MR. WATURI: That's great. Well, don't come looking for a reference.
JOE: Okay, I won't.
MR. WATURI: You blew this job.
(Joe takes in the little room)
JOE: I've been here for four and a half years. The work I did I probably could've done in five, six months. That leaves four years leftover.
(Joe has been filling up a shopping bag with stuff from his desk: three books - Romeo and Juliet, Robinson Crusoe and The Odyssey - an old ukulele and his lamp. Now he's finished. He walks out of the room without even looking at Mr. Waturi. Mr. Waturi goes after him as he exits)

INTERIOR: ADVERTISING DEPARTMENT, DAY

(Joe is walking towards the front door. Mr. Waturi follows him in. Joe stops at Dede's desk. She's typing. He looks at her. She stops typing)
JOE: Four years. If I had them now. Like gold in my hand. Here. This is for you. (gives Dede the lamp) Bye-bye, Dede.
DEDE: You're going?
(Joe nods)
MR. WATURI: Well, if you're leaving, leave. You'll get your check. And, I promise you, you'll be easy to replace.
JOE: I should say something.
MR. WATURI: What are you talking about?
JOE: This life. Life? What a joke. This situation. This room.
MR. WATURI: Joe, maybe you should just ...
JOE: You look terrible, Mr. Waturi. You look like a bag of shit stuffed inna cheap suit. Not that anyone would look good under these zombie lights. I can feel them sucking the juice outta my eyeballs. Three hundred bucks a week, that's the news. For three hundred bucks a week I've lived in this sink. This used rubber ...
MR. WATURI: Watch it, mister! There's a woman here!

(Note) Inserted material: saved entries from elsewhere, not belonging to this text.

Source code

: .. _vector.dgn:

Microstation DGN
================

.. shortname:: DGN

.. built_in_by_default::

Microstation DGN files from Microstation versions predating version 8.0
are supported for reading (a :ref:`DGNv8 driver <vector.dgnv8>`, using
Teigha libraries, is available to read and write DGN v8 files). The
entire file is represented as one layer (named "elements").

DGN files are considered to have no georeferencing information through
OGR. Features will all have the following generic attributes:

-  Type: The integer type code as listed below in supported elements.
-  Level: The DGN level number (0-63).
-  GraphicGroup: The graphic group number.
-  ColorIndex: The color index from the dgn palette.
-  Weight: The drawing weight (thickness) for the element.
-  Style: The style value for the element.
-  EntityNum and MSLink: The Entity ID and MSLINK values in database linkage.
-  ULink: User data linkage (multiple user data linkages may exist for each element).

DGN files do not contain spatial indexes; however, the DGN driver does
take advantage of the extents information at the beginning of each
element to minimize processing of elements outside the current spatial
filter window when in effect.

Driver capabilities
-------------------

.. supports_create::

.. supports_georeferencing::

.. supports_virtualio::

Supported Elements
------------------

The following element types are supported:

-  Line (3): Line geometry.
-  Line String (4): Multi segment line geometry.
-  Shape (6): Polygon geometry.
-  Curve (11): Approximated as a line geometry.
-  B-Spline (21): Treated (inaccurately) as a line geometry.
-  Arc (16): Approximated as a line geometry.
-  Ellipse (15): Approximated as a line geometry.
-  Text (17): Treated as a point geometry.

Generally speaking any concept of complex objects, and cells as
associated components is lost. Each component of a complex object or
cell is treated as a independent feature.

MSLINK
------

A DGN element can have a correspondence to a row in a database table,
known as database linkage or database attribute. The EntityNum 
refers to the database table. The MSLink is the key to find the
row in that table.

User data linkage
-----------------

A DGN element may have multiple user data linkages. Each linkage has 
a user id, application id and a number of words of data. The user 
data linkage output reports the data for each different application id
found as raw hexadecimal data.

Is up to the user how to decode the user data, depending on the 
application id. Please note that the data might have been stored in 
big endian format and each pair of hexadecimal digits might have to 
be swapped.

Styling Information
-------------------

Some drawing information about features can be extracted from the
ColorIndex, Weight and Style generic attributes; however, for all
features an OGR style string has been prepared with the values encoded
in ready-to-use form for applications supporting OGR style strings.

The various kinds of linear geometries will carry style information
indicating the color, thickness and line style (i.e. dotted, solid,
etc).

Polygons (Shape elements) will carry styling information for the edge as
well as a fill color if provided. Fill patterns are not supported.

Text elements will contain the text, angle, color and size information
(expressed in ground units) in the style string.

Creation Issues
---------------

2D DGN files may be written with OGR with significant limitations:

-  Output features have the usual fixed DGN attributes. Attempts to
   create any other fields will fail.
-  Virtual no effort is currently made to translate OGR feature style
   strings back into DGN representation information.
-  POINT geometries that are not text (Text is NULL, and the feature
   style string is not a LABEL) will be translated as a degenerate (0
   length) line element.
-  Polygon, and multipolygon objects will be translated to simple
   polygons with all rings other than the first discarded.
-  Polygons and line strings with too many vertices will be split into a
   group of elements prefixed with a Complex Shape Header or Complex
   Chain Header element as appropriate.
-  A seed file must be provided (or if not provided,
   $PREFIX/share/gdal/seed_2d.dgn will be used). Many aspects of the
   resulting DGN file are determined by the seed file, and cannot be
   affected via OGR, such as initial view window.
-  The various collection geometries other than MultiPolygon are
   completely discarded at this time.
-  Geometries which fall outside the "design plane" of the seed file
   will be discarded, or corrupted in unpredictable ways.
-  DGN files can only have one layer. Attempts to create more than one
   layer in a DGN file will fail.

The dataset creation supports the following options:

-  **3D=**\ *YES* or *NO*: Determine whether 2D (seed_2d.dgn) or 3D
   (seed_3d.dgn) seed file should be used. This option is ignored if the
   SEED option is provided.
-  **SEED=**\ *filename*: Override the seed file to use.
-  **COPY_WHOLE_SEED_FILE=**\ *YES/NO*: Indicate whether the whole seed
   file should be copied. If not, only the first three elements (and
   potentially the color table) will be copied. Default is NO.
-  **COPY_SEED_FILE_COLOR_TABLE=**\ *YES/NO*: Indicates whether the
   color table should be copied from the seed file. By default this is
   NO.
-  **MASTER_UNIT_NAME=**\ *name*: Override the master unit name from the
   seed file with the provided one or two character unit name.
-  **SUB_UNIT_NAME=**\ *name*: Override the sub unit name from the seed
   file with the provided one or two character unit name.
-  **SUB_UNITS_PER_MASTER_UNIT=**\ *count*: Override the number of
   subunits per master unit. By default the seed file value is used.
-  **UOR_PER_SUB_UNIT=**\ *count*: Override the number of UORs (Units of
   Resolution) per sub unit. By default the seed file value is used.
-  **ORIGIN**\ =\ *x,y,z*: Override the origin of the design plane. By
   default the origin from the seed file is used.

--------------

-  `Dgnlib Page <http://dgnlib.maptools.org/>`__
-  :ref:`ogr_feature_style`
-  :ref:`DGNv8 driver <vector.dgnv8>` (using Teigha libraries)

JOE: Don't you think I know that, Frank? Don't you think I'm aware there's a woman here? I can taste her on my tongue. I can smell her. When I'm twenty feet away, I can hear the fabric of her dress when she moves in her chair. Not that I've done anything about it. I've gone all day, every day, not doing, not saying, not taking the chance for three hundred bucks a week, and Frank, the coffee stinks, it's like arsenic, the lights give me a headache, if the lights don't give you a headache you must be dead, let's arrange the funeral.
MR. WATURI: You better get outta here right now! I'm telling you!
JOE: You're telling me nothing.
MR. WATURI: I'm telling you!
JOE: And why, I ask myself, why have I put up with you? I can't imagine, but I know. Fear. Yellow freakin' fear. I've been too chickenshit afraid to live my life, so I sold it to you for three hundred freakin' dollars a week! You're lucky I don't kill you! You're lucky I don't rip your freakin' throat out! But I'm not going to, and maybe you're not so lucky at that. 'Cause I'm gonna leave you here, Mister Wa-a-Waturi, and what could be worse than that?
(Joe opens the door and leaves. Mr. Waturi and Dede are frozen. The door reopens, and Joe comes halfway back in)
JOE: Dede?
DEDE: Yeah?
JOE: How 'bout dinner tonight?
DEDE: Yeah, uh, okay.
(Joe smiles for the first time since we've met him, and closes the door again)
DEDE: Wow. What a change.
MR. WATURI: Who does he think he is?